National Lecture Program

AIA Lecturer: Liv Mariah Yarrow

Affiliation: Brooklyn College CUNY

Liv Mariah Yarrow is a Professor at the City University of New York, in Classics at Brooklyn College and in Classics and History at the Graduate Center.  She received her D.Phil. and M.Phil. in Ancient History from Brasenose College, Oxford University, and her B.A. from George Washington University. Her areas of specialization are the Roman Republic, numismatics, and historiography.  Her publications include The Roman Republic to 49 BCE: Using Coins as Sources (2020), and she has made significant contributions to the Roman Republican Die Project and the Roman Provincial Coinage Online project. Professor Yarrow is the AIA Metcalf Lecturer for 2021/2022. 

Abstracts:


Some of the officials who struck coins on behalf of the Roman state in the last century of the republic used secondary symbols to mark batches of coins at the point of manufacture, commonly called control-marks.  A few officials created systems that very carefully paired symbols on the “heads” (obverse) and “tails” (reverse) dies. These pairing show us objects that were common in everyday lives of the Romans.  Some are familiar from occupational funerary reliefs or objects found in the excavations of shops in Pompeii; others connect to religious or military life. However, many symbols remain a mystery and sometimes the best clue is trying to understand the logic of the pairing when one symbol is known and the other is not.  The process of decoding the pairings can help us better understand the objects familiar to ordinary Romans and how Romans thought about and even used those objects. Moreover, the function of the symbols on the coinage itself is still much disputed, but the current research of The Roman Republican Die Project (co-directed by the lecturer and Dr. Lucia Carbone, American Numismatic Society) is vastly improving our available data.  This project seeks to preserve and expand the work of Richard Schaefer to document every attested die used to strike coins at the Roman Mint.  This vast archive of more that 300,000 images is helping solve the mystery of the control marks, both their function in the manufacture of coins and what the symbols themselves represent.
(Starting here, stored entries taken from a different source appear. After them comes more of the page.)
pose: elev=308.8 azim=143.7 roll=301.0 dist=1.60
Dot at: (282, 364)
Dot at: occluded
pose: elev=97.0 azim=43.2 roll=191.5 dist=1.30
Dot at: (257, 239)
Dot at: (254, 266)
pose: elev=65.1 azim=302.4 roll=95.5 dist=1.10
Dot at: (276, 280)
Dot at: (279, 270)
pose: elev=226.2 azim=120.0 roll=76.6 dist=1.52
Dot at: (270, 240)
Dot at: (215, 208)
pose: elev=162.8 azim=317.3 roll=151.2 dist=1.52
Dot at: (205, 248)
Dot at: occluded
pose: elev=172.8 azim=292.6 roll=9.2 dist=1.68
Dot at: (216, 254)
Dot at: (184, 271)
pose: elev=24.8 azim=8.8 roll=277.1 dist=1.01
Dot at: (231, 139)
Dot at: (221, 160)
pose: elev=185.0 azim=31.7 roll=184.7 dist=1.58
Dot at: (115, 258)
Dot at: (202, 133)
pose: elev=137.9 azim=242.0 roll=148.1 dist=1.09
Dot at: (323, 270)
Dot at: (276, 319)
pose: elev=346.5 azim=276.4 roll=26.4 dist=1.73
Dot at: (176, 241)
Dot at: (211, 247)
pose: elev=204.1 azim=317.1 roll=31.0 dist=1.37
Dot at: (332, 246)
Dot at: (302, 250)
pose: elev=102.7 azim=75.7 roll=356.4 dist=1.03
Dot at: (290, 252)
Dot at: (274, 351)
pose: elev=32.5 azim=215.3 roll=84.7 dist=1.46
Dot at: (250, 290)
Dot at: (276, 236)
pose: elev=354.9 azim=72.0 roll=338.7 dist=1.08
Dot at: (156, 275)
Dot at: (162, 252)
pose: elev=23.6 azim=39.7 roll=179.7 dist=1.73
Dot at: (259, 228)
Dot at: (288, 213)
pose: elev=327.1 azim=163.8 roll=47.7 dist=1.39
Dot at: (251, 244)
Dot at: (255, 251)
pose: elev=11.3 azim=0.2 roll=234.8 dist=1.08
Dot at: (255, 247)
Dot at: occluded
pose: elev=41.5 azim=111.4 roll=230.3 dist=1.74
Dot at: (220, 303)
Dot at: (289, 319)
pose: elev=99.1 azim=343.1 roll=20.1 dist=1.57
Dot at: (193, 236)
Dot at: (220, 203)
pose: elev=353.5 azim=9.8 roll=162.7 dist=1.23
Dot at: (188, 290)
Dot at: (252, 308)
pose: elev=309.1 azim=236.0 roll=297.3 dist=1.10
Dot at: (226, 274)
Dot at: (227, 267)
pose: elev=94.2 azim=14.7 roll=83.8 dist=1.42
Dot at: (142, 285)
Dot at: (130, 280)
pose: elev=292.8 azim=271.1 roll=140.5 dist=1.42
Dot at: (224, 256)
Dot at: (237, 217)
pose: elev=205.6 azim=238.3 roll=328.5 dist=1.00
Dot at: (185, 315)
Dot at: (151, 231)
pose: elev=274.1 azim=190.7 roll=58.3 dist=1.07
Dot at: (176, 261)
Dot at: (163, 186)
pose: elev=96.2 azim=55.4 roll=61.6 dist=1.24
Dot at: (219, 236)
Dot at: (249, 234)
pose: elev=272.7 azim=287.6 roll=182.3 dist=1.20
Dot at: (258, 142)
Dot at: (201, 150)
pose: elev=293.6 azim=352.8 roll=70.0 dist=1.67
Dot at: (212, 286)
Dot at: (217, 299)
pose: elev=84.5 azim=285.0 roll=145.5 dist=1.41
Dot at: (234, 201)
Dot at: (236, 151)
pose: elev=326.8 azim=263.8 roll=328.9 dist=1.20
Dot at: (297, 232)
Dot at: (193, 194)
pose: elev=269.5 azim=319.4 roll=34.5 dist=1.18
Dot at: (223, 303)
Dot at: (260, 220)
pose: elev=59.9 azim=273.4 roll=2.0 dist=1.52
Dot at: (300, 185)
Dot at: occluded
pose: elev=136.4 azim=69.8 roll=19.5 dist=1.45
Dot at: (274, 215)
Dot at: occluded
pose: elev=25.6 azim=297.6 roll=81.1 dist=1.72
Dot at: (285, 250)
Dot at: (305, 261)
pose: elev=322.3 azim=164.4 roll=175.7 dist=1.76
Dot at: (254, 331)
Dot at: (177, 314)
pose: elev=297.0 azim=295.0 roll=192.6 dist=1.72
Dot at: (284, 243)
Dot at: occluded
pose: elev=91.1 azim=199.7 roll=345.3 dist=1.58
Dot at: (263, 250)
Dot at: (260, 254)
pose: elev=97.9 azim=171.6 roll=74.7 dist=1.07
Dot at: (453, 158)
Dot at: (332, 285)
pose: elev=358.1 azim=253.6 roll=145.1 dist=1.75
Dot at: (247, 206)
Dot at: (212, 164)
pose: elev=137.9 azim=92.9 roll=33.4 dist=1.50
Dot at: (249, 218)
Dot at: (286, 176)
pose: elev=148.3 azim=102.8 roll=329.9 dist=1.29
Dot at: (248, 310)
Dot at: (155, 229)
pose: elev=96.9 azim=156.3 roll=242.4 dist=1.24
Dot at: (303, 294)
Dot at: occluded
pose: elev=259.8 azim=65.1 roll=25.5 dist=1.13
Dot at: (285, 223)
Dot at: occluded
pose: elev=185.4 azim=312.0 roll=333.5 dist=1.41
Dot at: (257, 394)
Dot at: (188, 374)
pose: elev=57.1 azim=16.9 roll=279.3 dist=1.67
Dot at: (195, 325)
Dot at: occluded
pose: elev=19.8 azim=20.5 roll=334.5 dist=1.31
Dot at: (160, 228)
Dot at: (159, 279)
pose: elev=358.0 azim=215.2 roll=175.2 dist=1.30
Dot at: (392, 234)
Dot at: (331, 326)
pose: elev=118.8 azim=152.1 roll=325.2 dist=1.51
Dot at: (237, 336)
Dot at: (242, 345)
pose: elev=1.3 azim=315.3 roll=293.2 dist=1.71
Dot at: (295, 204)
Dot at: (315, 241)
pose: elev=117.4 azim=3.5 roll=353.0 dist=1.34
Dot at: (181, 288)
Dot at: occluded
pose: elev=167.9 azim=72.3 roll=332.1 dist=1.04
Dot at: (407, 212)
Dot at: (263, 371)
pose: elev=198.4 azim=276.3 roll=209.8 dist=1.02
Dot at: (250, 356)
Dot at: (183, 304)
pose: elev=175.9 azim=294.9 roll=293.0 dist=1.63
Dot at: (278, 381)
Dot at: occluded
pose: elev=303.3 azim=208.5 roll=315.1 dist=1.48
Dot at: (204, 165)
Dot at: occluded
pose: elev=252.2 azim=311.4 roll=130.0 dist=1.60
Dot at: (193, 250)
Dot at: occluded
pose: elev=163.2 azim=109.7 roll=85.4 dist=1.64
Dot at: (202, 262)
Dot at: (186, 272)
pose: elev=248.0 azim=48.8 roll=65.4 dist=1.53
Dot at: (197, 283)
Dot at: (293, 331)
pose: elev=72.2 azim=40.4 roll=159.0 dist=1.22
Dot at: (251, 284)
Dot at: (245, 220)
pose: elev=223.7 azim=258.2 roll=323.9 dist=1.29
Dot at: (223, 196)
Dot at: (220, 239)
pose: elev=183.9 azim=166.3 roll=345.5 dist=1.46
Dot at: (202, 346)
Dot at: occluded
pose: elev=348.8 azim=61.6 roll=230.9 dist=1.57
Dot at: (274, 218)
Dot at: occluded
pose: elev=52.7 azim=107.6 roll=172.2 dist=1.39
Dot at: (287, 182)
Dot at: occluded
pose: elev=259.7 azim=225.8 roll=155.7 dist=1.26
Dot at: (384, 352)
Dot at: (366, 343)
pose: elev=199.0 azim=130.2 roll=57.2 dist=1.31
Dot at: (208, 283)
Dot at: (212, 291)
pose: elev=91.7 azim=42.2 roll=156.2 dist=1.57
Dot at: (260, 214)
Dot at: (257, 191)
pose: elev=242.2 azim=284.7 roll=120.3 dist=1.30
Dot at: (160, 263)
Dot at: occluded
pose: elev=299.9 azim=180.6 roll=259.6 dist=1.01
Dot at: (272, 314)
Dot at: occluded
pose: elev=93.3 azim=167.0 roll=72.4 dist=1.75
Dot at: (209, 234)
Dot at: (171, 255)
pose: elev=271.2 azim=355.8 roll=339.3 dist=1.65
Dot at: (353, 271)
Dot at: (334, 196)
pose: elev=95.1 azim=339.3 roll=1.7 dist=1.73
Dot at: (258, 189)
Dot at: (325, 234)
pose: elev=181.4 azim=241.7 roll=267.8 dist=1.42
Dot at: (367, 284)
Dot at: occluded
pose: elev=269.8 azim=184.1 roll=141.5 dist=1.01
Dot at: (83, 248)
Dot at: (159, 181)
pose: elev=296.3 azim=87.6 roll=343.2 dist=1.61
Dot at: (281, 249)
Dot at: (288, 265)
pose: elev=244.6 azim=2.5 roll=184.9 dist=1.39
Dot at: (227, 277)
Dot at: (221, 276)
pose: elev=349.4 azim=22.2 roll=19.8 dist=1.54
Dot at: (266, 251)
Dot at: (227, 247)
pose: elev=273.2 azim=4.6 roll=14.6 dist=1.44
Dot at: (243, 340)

This image-rich lecture connects to the current research of the lecturer and is easily adaptable to the interests of many audiences, from enthusiastic members of the public to professional archaeologists and researchers, especially those interested in ancient trade and manufacture.  Participants of all levels will be invited to share what they see and help solve the most puzzling images.

 

Short bibliography and/or website on lecture topic:

L.M. Yarrow, The Roman Republic to 49 BCE: Using Coins as Source (Cambridge 2021), esp. pp. 45-55.

F.L. Holt, When Money Talks: A History of Coins and Numismatics (Oxford 2021).